INTERACTIVE: See Jacksonville’s gerrymandered City Council districts
Included in the filing were statements from each of the plaintiffs. One, BeJae Shelton, said that ACLU members living in Council District 1, which covers most of Arlington, “experience more responsive representation around issues that impact their community as a result” of the compact district “and find it easier to organize around those common issues.”
And former Florida State College at Jacksonville political science professor Marcella Washington said she worries “that my representatives believe they were elected to represent the interests of white voters only because so many Black voters were stripped out of the districts.”

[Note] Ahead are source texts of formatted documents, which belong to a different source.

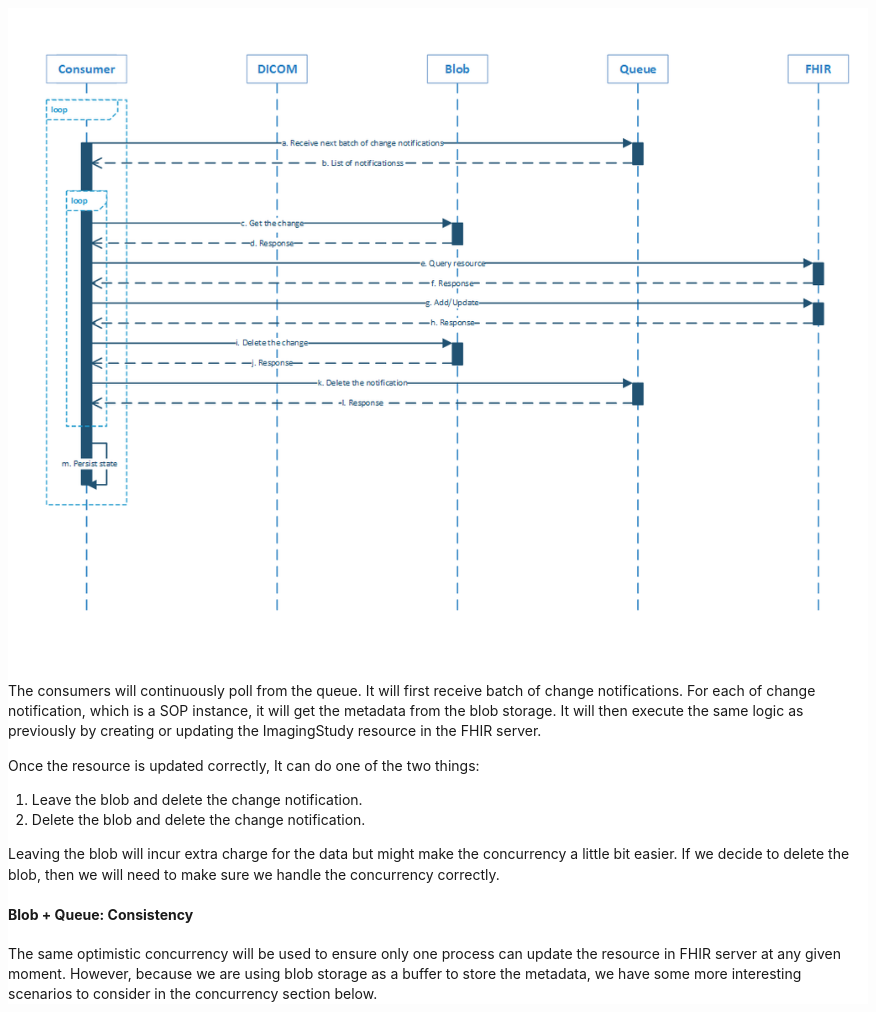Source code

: ![Blob + Queue Consumer Sequence](BlobQueueConsumerSequence.png)

The consumers will continuously poll from the queue. It will first receive batch of change notifications. For each of change notification, which is a SOP instance, it will get the metadata from the blob storage. It will then execute the same logic as previously by creating or updating the ImagingStudy resource in the FHIR server.

Once the resource is updated correctly, It can do one of the two things:

1. Leave the blob and delete the change notification.
1. Delete the blob and delete the change notification.

Leaving the blob will incur extra charge for the data but might make the concurrency a little bit easier. If we decide to delete the blob, then we will need to make sure we handle the concurrency correctly.

#### Blob + Queue: Consistency

The same optimistic concurrency will be used to ensure only one process can update the resource in FHIR server at any given moment. However, because we are using blob storage as a buffer to store the metadata, we have some more interesting scenarios to consider in the concurrency section below.
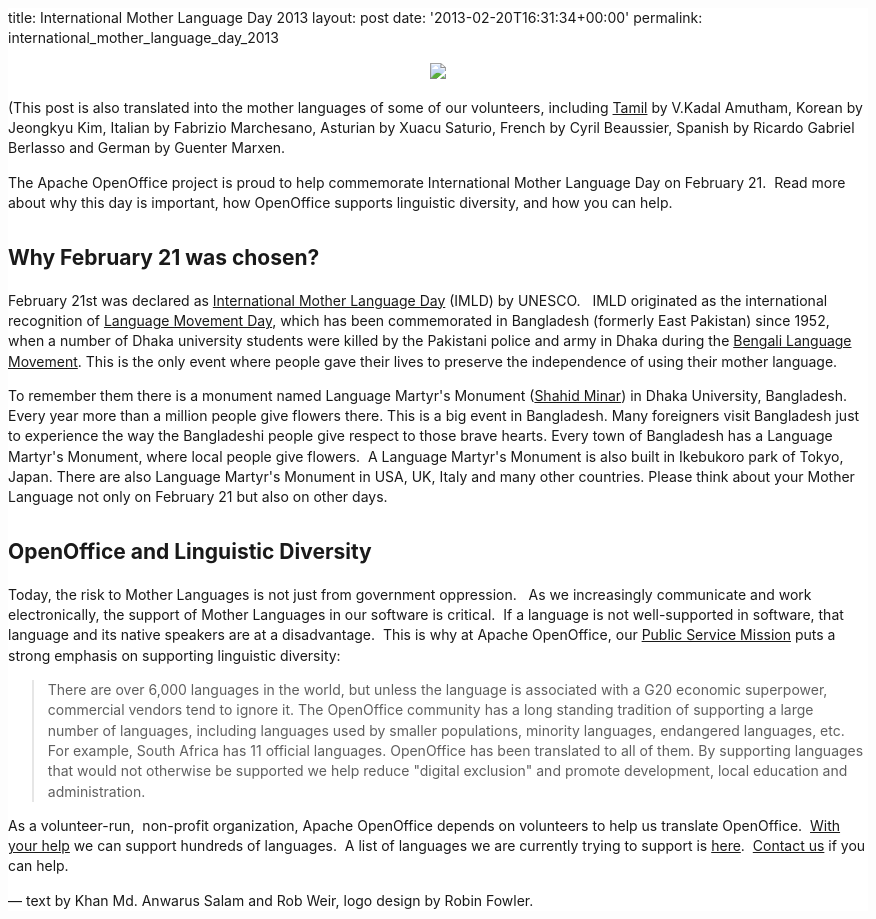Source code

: title: International Mother Language Day 2013
layout: post
date: '2013-02-20T16:31:34+00:00'
permalink: international_mother_language_day_2013

<div align="center"><img src="http://blogs.apache.org/OOo/mediaresource/130a1ac9-ae54-493a-9fe1-6dd81f8cb047" /></div> 
  <p>(This post is also translated into the mother languages of some of our volunteers, including <a href="http://thewink.in/AOO-IMLD/IMLD-2013.html">Tamil</a> by V.Kadal Amutham, Korean by Jeongkyu Kim, Italian by Fabrizio Marchesano, Asturian by Xuacu Saturio, French by Cyril Beaussier, Spanish by Ricardo Gabriel Berlasso and German by <span class="gD" name="Guenter Marxen">Guenter Marxen.</span></p> 
  <p> </p> 
  <p>The Apache OpenOffice project is proud to help commemorate International Mother Language Day on February 21.&nbsp; Read more about why this day is important, how OpenOffice supports linguistic diversity, and how you can help.<br /></p> 
  <h2>Why
February 21 was chosen? </h2> 
  <p>February 21st was declared as <a href="http://en.wikipedia.org/wiki/International_Mother_Language_Day">International Mother Language Day</a> (IMLD) by UNESCO.&nbsp;&nbsp;&nbsp;IMLD originated as
the international recognition of <a href="%20http://en.wikipedia.org/wiki/Language_Movement_Day">Language Movement Day</a>, which has been
commemorated in Bangladesh (formerly East Pakistan) since 1952, when a
number of Dhaka university students were killed by the Pakistani police and
army in Dhaka during the <a href="http://en.wikipedia.org/wiki/Bengali_Language_Movement">Bengali Language Movement</a>. This is the only event
where people gave their lives to preserve the independence of using their
mother language.&nbsp; </p> 
  <p>To remember them there is a monument named Language
Martyr's Monument (<a href="http://en.wikipedia.org/wiki/Shaheed_Minar,_Dhaka">Shahid Minar</a>) in Dhaka University, Bangladesh. Every
year more than a million people give flowers there. This is a big event in
Bangladesh. Many foreigners visit Bangladesh just to experience the way the Bangladeshi people give respect to those brave hearts. Every town of
Bangladesh has a Language Martyr's Monument, where local people give flowers.&nbsp; A Language Martyr's Monument is also built in Ikebukoro park of
Tokyo, Japan. There are also Language Martyr's Monument in USA,
UK, Italy and many other countries. Please think about your Mother Language
not only on February 21 but also on other days. <br /></p> 
  <h2>OpenOffice and Linguistic Diversity <br /></h2> 
  <p>Today, the risk to Mother Languages is not just from government oppression.&nbsp;&nbsp; As we increasingly communicate and work electronically, the support of Mother Languages in our software is critical.&nbsp; If a language is not well-supported in software, that language and its native speakers are at a disadvantage.&nbsp; This is why at Apache OpenOffice, our <a href="http://openoffice.apache.org/mission.html">Public Service Mission</a> puts a strong emphasis on supporting linguistic diversity:</p> 
  <blockquote>There are over 6,000 languages in the world, but unless the language is associated 
with a G20 economic superpower, commercial vendors tend to ignore it. The 
OpenOffice community has a long standing tradition of supporting a large number 
of languages, including languages used by smaller populations, minority languages, 
endangered languages, etc. For example, South Africa has 11 official languages. 
OpenOffice has been translated to all of them. By supporting languages that would 
not otherwise be supported we help reduce &quot;digital exclusion&quot; and promote 
development, local education and administration.</blockquote> 
  <p> </p> 
  <p> </p> 
  <p>As a volunteer-run,&nbsp; non-profit organization, Apache OpenOffice depends on volunteers to help us translate OpenOffice.&nbsp; <a href="http://openoffice.apache.org/translate.html">With your help</a> we can support hundreds of languages.&nbsp; A list of languages we are currently trying to support is <a href="https://translate.apache.org/projects/OOo_34/">here</a>.&nbsp; <a href="mailto:L10n@openoffice.apache.org">Contact us</a> if you can help.<br /></p> 
  <p> </p> 
  <p><span class="st">—</span> text by Khan Md. Anwarus Salam and Rob Weir, logo design by Robin Fowler.<br /></p> 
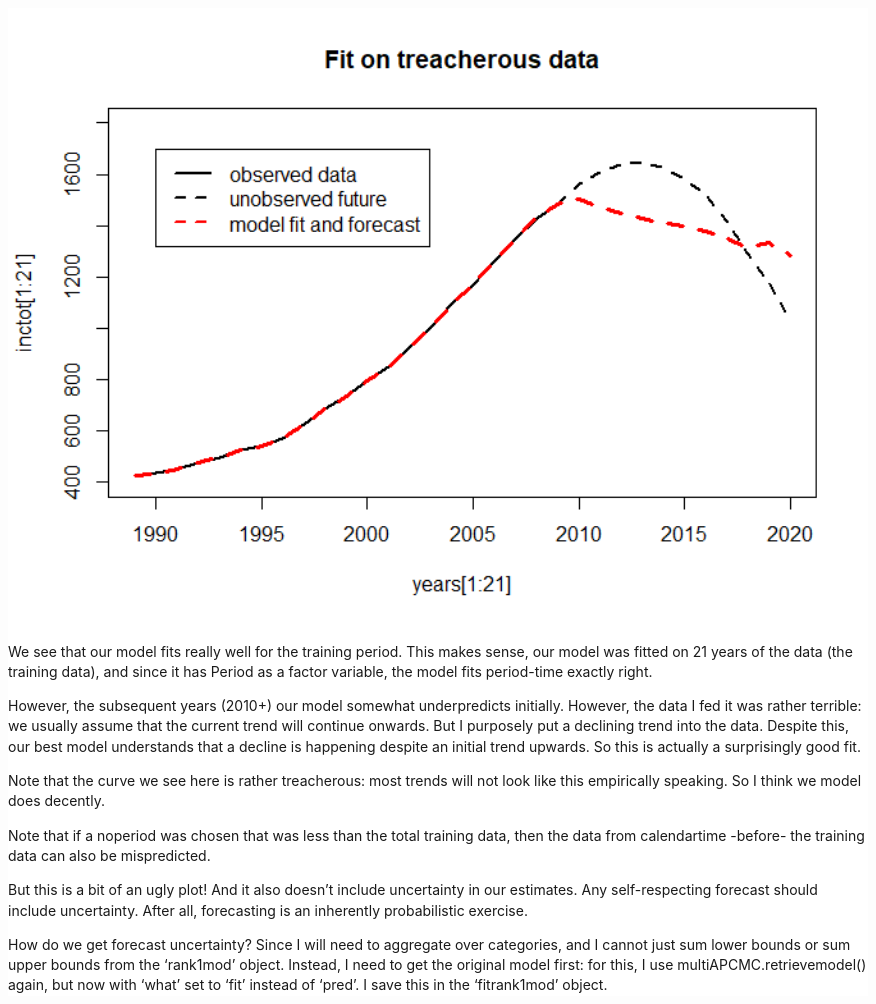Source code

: <img src="man/figures/README-example08-1.png" width="100%" />

We see that our model fits really well for the training period. This
makes sense, our model was fitted on 21 years of the data (the training
data), and since it has Period as a factor variable, the model fits
period-time exactly right.

However, the subsequent years (2010+) our model somewhat underpredicts
initially. However, the data I fed it was rather terrible: we usually
assume that the current trend will continue onwards. But I purposely put
a declining trend into the data. Despite this, our best model
understands that a decline is happening despite an initial trend
upwards. So this is actually a surprisingly good fit.

Note that the curve we see here is rather treacherous: most trends will
not look like this empirically speaking. So I think we model does
decently.

Note that if a noperiod was chosen that was less than the total training
data, then the data from calendartime -before- the training data can
also be mispredicted.

But this is a bit of an ugly plot! And it also doesn’t include
uncertainty in our estimates. Any self-respecting forecast should
include uncertainty. After all, forecasting is an inherently
probabilistic exercise.

How do we get forecast uncertainty? Since I will need to aggregate over
categories, and I cannot just sum lower bounds or sum upper bounds from
the ‘rank1mod’ object. Instead, I need to get the original model first:
for this, I use multiAPCMC.retrievemodel() again, but now with ‘what’
set to ‘fit’ instead of ‘pred’. I save this in the ‘fitrank1mod’ object.
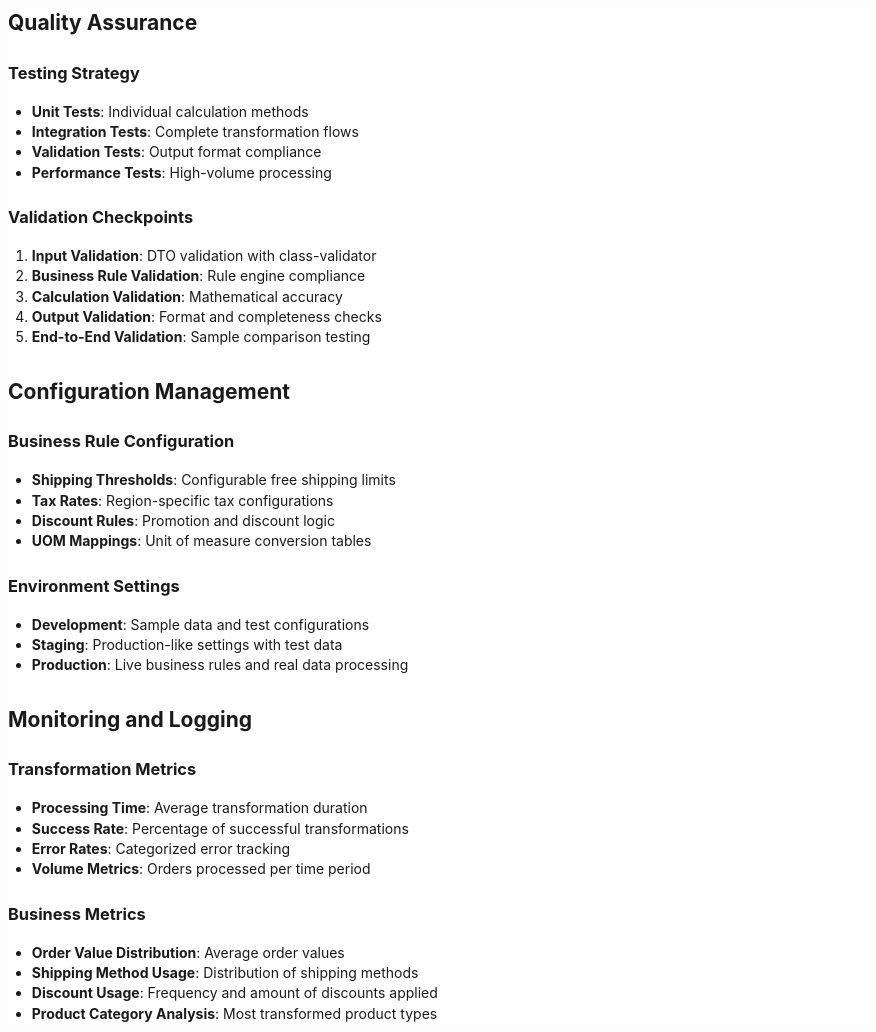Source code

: ## Quality Assurance

### Testing Strategy
- **Unit Tests**: Individual calculation methods
- **Integration Tests**: Complete transformation flows  
- **Validation Tests**: Output format compliance
- **Performance Tests**: High-volume processing

### Validation Checkpoints
1. **Input Validation**: DTO validation with class-validator
2. **Business Rule Validation**: Rule engine compliance
3. **Calculation Validation**: Mathematical accuracy
4. **Output Validation**: Format and completeness checks
5. **End-to-End Validation**: Sample comparison testing

## Configuration Management

### Business Rule Configuration
- **Shipping Thresholds**: Configurable free shipping limits
- **Tax Rates**: Region-specific tax configurations
- **Discount Rules**: Promotion and discount logic
- **UOM Mappings**: Unit of measure conversion tables

### Environment Settings
- **Development**: Sample data and test configurations
- **Staging**: Production-like settings with test data
- **Production**: Live business rules and real data processing

## Monitoring and Logging

### Transformation Metrics
- **Processing Time**: Average transformation duration
- **Success Rate**: Percentage of successful transformations
- **Error Rates**: Categorized error tracking
- **Volume Metrics**: Orders processed per time period

### Business Metrics
- **Order Value Distribution**: Average order values
- **Shipping Method Usage**: Distribution of shipping methods
- **Discount Usage**: Frequency and amount of discounts applied
- **Product Category Analysis**: Most transformed product types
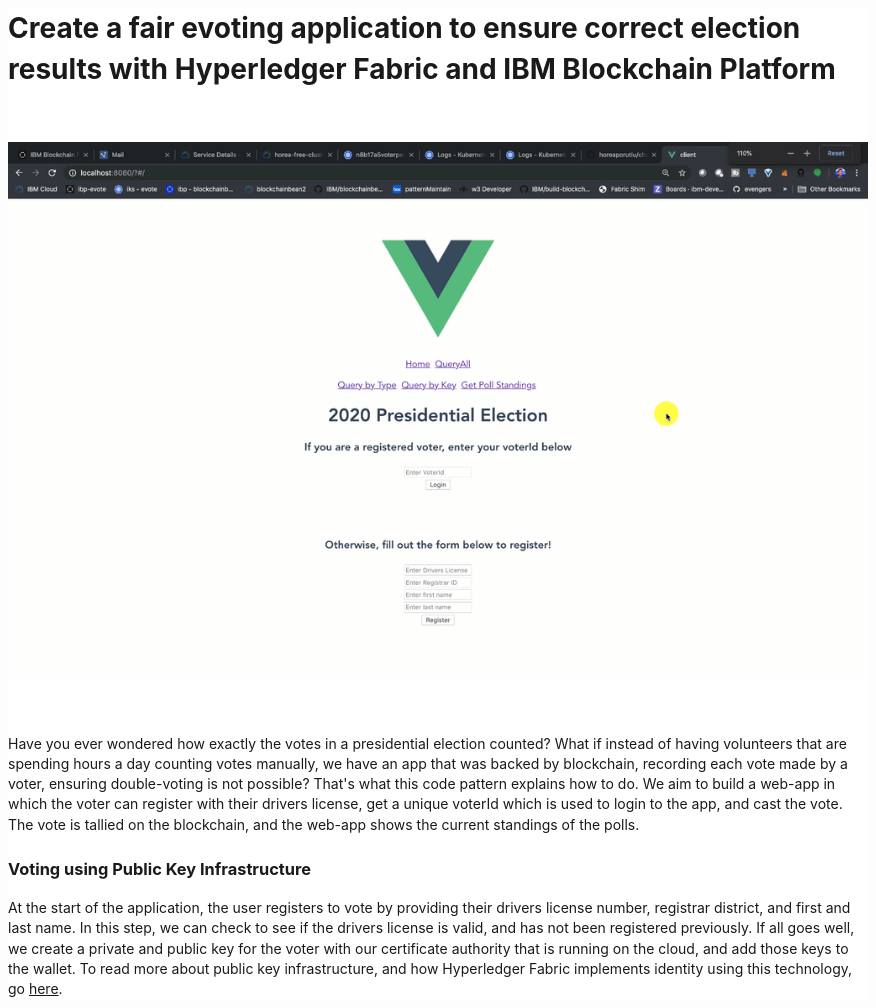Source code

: # Create a fair evoting application to ensure correct election results with Hyperledger Fabric and IBM Blockchain Platform

<br>
<p align="center">
  <img src="docs/doc-gifs/demo.gif">
</p>
<br>

Have you ever wondered how exactly the votes in a presidential election 
counted? What if instead of having volunteers that are spending hours a 
day counting votes manually, we have an app that was backed by blockchain, 
recording each vote made by a voter, ensuring double-voting is not possible?
That's what this code pattern explains how to do. We aim to build a web-app
in which the voter can register with their drivers license, get a unique 
voterId which is used to login to the app, and cast the vote. The vote is 
tallied on the blockchain, and the web-app shows the current standings of the
polls. 

### Voting using Public Key Infrastructure
At the start of the application, the user registers to vote by providing their drivers license number,
registrar district, and first and last name. In this step, we can check to see if the drivers license 
is valid, and has not been registered previously. If all goes well, we create a private and public key 
for the voter with our certificate authority that is running on the cloud, and add those keys to the 
wallet. To read more about public key infrastructure, and how Hyperledger Fabric implements identity
using this technology, go [here](https://hyperledger-fabric.readthedocs.io/en/release-1.4/identity/identity.html).

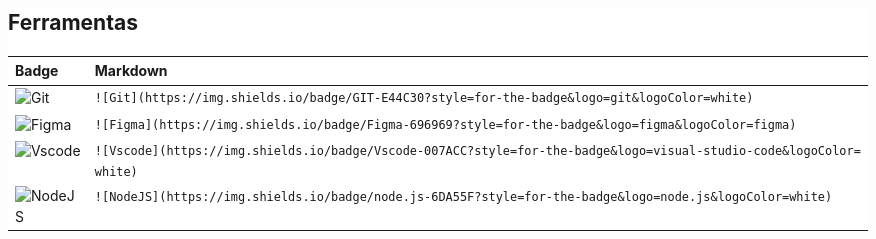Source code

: ## Ferramentas

<table>
  <thead>
    <tr align="left">
      <th>Badge</th>
      <th>Markdown</th>
    </tr>
  </thead>
  <tbody align="left">
    <tr>
      <td>
        <img align="center" alt="Git" src="https://img.shields.io/badge/GIT-E44C30?style=for-the-badge&logo=git&logoColor=white">
      </td>
      <td>
        <code>![Git](https://img.shields.io/badge/GIT-E44C30?style=for-the-badge&logo=git&logoColor=white)</code>
      </td>
    </tr>
    <tr>
      <td>
        <img align="center" alt="Figma" src="https://img.shields.io/badge/Figma-696969?style=for-the-badge&logo=figma&logoColor=figma">
      </td>
      <td>
        <code>![Figma](https://img.shields.io/badge/Figma-696969?style=for-the-badge&logo=figma&logoColor=figma)</code>
      </td>
    </tr>
    <tr>
      <td>
        <img align="center" alt="Vscode" src="https://img.shields.io/badge/Vscode-007ACC?style=for-the-badge&logo=visual-studio-code&logoColor=white">
      </td>
      <td>
        <code>![Vscode](https://img.shields.io/badge/Vscode-007ACC?style=for-the-badge&logo=visual-studio-code&logoColor=white)</code>
      </td>
    </tr>
     <tr>
      <td>
        <img align="center" alt="NodeJS" src="https://img.shields.io/badge/node.js-6DA55F?style=for-the-badge&logo=node.js&logoColor=white">
      </td>
      <td>
        <code>![NodeJS](https://img.shields.io/badge/node.js-6DA55F?style=for-the-badge&logo=node.js&logoColor=white)</code>
      </td>
    </tr>
  </tbody>
  <tfoot></tfoot>
</table>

The motion noted Councilwoman Brenda Priestly Jackson had initially acknowledged the Black-majority districts’ could reduce their share of the Black population. She also said that at least one of the districts was “kind of packed whether intentional or not”.
Later in the process, she backtracked, saying she had no idea anyone thought there was a problem with packing Black voters in the districts. When voting for the plan, she said, “my philosophy was to do no harm” by maintaining the districts’ large Black populations.
The injunction motion also says that if the council “was ignorant of its obligations, that ignorance was willful” because citizens spoke at every public hearing complaining of racial gerrymandering.
But the City Council pushed forward with the redistricting plan anyway.